Problem to solve: All lines containing the string "Left" must be copied from the entries.

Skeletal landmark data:
____________________
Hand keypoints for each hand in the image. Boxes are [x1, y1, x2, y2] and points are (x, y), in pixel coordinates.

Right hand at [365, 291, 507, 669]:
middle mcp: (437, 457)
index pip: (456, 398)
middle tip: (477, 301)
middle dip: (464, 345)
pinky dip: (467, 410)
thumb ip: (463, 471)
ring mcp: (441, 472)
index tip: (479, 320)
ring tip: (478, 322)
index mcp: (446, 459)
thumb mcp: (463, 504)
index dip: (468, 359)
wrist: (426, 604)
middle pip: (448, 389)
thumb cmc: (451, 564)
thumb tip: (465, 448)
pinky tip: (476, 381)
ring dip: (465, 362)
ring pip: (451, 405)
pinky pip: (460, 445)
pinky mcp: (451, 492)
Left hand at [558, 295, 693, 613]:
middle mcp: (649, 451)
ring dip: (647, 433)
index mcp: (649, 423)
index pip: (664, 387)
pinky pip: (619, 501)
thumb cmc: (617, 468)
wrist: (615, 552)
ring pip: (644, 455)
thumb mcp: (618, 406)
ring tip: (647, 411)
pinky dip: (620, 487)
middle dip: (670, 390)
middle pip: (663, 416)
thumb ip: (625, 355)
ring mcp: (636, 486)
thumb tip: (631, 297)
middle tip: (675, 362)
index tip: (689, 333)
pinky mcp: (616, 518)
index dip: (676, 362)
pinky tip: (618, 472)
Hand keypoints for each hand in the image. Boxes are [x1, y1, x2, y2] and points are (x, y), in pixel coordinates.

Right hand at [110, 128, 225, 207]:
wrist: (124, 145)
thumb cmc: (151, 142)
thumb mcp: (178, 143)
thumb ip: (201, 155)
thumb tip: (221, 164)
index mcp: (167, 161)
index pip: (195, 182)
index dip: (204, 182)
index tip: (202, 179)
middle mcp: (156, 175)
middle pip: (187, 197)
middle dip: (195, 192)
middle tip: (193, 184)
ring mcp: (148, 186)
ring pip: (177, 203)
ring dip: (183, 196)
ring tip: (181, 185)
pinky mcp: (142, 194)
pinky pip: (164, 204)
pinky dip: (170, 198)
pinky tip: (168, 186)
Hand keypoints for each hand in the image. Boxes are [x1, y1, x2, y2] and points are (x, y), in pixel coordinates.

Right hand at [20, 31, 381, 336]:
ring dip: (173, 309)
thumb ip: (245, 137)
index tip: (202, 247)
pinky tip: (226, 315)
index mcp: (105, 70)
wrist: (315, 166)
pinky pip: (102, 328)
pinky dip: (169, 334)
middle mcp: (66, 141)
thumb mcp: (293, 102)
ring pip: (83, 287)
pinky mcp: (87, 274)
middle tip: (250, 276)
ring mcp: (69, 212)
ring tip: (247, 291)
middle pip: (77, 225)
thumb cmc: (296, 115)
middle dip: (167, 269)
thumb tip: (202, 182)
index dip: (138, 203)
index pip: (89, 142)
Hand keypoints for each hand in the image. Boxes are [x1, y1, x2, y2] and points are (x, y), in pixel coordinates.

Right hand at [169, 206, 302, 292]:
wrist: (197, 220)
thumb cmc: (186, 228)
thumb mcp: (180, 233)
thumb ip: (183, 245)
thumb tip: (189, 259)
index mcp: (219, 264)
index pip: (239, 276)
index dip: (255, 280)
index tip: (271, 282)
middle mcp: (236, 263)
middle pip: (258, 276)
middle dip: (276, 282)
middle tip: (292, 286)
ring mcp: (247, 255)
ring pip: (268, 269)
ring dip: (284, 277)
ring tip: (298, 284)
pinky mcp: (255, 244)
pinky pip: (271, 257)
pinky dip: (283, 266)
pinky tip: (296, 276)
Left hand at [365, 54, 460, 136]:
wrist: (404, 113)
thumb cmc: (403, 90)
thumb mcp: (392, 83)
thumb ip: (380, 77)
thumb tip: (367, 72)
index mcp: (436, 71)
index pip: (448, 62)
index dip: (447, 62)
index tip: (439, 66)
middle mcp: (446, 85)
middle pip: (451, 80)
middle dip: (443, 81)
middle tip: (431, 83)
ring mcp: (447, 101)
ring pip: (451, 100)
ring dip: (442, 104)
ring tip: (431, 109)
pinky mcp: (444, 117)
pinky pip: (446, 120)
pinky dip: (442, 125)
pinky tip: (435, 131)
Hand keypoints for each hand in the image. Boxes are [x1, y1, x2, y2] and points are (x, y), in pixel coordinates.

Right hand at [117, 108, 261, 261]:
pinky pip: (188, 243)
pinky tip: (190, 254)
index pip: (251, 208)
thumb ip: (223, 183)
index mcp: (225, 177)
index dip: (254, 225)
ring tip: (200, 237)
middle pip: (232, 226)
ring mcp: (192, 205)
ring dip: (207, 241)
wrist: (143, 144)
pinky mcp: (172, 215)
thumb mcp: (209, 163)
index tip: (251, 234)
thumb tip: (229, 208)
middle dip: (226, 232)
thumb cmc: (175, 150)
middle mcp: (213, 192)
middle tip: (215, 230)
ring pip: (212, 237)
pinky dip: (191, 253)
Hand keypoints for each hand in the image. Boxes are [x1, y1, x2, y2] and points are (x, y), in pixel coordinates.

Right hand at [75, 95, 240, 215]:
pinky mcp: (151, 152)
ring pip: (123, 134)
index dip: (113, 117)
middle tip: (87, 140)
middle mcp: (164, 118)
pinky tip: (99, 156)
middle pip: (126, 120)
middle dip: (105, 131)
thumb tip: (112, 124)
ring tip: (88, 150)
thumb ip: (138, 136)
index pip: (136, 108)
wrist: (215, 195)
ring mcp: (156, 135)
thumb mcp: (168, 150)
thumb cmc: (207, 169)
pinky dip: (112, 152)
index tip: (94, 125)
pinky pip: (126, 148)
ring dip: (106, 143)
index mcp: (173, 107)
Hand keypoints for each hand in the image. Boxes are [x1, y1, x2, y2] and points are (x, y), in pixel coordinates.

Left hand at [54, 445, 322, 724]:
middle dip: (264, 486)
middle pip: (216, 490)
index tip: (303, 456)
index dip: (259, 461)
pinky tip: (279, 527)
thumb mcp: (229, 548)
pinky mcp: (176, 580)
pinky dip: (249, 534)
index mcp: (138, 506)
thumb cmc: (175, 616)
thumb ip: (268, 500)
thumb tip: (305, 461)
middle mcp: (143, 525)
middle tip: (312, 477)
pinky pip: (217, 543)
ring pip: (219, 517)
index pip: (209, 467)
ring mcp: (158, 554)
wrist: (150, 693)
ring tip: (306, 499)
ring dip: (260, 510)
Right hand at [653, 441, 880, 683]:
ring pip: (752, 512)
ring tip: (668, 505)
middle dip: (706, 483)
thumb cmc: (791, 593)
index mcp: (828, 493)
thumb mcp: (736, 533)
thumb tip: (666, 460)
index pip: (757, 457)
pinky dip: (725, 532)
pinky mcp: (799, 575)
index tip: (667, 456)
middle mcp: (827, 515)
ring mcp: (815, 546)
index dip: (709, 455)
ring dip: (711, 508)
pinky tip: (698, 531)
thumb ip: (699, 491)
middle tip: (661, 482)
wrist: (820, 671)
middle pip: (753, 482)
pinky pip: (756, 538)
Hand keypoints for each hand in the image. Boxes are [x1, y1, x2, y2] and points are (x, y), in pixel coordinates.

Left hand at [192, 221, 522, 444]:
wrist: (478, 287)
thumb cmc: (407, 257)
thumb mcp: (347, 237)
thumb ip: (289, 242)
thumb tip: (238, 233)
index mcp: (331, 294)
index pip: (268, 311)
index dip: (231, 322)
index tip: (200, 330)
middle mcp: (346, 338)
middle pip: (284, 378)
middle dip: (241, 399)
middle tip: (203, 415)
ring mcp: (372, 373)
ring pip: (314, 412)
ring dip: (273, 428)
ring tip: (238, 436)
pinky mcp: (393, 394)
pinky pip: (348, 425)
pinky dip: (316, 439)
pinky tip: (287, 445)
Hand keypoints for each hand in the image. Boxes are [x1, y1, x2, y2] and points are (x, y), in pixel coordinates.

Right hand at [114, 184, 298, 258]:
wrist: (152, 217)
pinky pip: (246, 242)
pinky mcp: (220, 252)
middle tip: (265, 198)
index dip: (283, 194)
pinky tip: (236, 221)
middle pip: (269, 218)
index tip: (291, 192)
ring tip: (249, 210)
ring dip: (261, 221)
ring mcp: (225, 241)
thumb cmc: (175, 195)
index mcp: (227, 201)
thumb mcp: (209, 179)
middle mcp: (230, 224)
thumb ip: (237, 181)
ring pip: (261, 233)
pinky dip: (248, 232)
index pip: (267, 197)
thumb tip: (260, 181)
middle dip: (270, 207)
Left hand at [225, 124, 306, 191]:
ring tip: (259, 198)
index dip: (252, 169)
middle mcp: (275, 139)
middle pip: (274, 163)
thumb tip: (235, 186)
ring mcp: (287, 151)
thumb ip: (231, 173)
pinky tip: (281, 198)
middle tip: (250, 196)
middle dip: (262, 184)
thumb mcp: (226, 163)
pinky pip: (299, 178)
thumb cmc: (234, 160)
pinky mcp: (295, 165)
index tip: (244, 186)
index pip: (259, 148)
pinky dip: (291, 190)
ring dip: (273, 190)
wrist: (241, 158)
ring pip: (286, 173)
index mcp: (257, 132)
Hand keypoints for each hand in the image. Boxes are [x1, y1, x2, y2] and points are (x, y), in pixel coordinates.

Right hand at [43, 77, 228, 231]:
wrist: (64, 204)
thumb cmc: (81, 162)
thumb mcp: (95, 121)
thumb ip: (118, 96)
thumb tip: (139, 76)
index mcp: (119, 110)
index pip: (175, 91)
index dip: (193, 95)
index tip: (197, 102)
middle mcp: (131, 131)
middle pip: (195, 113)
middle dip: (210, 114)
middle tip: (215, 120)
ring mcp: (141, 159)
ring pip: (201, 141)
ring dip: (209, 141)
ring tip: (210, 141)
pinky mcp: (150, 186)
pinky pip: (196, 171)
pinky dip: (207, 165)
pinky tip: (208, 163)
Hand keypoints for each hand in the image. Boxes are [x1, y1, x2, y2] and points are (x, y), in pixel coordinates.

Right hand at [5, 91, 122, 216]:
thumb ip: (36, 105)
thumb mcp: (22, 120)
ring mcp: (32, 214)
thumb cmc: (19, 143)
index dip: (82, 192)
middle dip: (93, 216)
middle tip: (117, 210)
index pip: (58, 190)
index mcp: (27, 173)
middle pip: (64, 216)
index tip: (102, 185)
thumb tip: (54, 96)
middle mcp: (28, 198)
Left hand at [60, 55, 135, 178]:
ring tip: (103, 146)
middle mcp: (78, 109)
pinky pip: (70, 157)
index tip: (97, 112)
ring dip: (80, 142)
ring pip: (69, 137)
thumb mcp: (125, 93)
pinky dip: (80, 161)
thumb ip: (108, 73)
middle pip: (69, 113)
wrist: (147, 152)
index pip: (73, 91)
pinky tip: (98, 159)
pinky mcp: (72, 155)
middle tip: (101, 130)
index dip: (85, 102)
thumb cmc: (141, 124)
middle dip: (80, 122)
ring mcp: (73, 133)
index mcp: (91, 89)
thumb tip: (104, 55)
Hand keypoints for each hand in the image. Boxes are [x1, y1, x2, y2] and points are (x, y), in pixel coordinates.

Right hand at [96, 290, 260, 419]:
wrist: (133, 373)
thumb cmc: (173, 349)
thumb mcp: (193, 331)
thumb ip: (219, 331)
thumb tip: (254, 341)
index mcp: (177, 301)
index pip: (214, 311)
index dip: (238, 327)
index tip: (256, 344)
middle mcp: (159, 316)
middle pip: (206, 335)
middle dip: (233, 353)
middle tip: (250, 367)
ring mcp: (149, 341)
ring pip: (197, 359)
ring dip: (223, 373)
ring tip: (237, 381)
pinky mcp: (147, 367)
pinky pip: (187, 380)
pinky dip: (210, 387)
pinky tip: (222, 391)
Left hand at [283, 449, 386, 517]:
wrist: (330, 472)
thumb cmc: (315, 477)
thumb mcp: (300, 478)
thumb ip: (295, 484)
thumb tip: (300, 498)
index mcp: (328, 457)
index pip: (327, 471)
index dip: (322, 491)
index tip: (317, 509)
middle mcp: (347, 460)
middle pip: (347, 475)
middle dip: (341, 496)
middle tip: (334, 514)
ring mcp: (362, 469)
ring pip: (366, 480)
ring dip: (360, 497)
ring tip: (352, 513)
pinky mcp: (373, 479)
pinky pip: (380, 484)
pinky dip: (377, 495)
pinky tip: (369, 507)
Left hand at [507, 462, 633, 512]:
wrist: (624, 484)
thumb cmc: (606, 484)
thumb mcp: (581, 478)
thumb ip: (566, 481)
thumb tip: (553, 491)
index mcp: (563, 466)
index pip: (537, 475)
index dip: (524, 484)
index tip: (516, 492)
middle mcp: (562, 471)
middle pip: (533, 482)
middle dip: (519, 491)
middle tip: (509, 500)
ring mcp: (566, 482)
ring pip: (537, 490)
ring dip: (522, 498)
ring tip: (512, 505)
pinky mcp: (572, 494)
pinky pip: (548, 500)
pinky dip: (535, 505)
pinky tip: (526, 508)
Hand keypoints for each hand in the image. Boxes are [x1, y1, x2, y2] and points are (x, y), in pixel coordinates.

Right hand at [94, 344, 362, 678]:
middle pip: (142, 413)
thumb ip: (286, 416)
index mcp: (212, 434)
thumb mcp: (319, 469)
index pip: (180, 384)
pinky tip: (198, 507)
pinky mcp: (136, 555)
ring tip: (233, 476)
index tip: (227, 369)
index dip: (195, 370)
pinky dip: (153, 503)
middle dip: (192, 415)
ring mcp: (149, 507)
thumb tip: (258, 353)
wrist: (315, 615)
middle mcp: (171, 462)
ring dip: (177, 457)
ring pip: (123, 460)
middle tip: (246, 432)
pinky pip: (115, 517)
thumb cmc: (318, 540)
____________________
Solution for this problem:
Left hand at [558, 295, 693, 613]:
Left hand at [365, 54, 460, 136]:
Left hand at [54, 445, 322, 724]:
Left hand at [192, 221, 522, 444]:
Left hand at [225, 124, 306, 191]:
Left hand at [60, 55, 135, 178]:
Left hand at [283, 449, 386, 517]:
Left hand at [507, 462, 633, 512]:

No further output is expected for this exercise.